What you will do — Repeat word for word the stretch from "Mice can enter" through "the age of 60." in the passage on tenderpaw promotion below.

Source text —

>>>

The rules state that if a tenderpaw fails to achieve promotion to a guardmouse for two years in a row, they are retired from service - a sort of embarrassing failure that proves that they don't have the right stuff.

If a tenderpaw fails to be recommended for guardmouse rank, he has two options. He may retire from the Guard. Gwendolyn and the other guardmice thank him for his service and return him to his parents. No hard feelings, no harm done. Alternatively, the tenderpaw may choose to do another year of patrol with his mentor. At the end of the year, he will be once again considered for promotion. If he fails to make promotion this second time, he is quietly retired by Gwendolyn and sent home to his family.

However, a tenderpaw can enter into service at age 14, while the minimum age of a guardmouse is 18.

Mice can enter the guard as a tenderpaw as early as age 14. They can be officially inducted into the Guard at age 18. Most guardmice retire before the age of 60.

<<<

Data shown —
>>>

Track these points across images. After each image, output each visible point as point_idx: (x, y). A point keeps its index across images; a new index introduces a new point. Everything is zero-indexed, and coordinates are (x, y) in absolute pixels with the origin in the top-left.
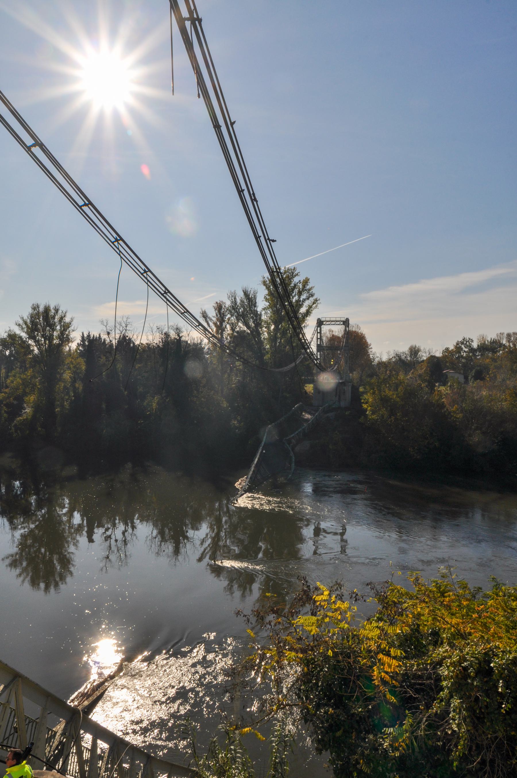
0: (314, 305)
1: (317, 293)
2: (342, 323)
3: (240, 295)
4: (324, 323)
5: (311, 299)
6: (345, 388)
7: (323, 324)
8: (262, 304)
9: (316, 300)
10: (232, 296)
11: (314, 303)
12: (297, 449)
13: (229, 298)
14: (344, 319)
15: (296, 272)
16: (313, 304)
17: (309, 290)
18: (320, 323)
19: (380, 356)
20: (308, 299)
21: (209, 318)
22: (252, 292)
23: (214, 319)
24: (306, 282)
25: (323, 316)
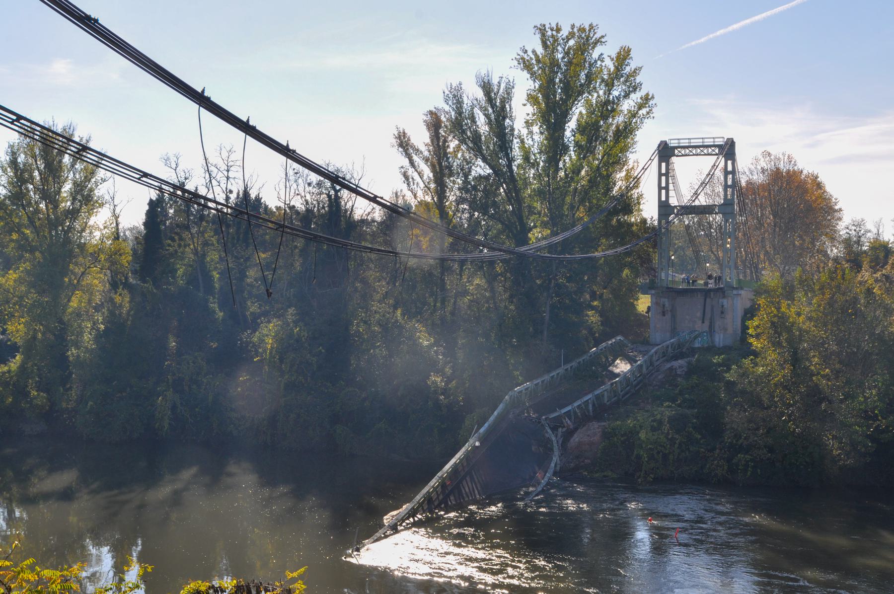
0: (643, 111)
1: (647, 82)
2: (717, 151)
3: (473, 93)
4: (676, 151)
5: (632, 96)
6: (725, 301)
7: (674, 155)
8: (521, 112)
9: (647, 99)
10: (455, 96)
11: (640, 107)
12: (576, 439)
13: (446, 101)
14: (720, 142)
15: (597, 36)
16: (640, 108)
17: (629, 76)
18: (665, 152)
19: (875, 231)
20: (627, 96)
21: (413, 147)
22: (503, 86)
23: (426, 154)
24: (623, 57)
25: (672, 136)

<<<

Answer in full —
Mice can enter the guard as a tenderpaw as early as age 14. They can be officially inducted into the Guard at age 18. Most guardmice retire before the age of 60.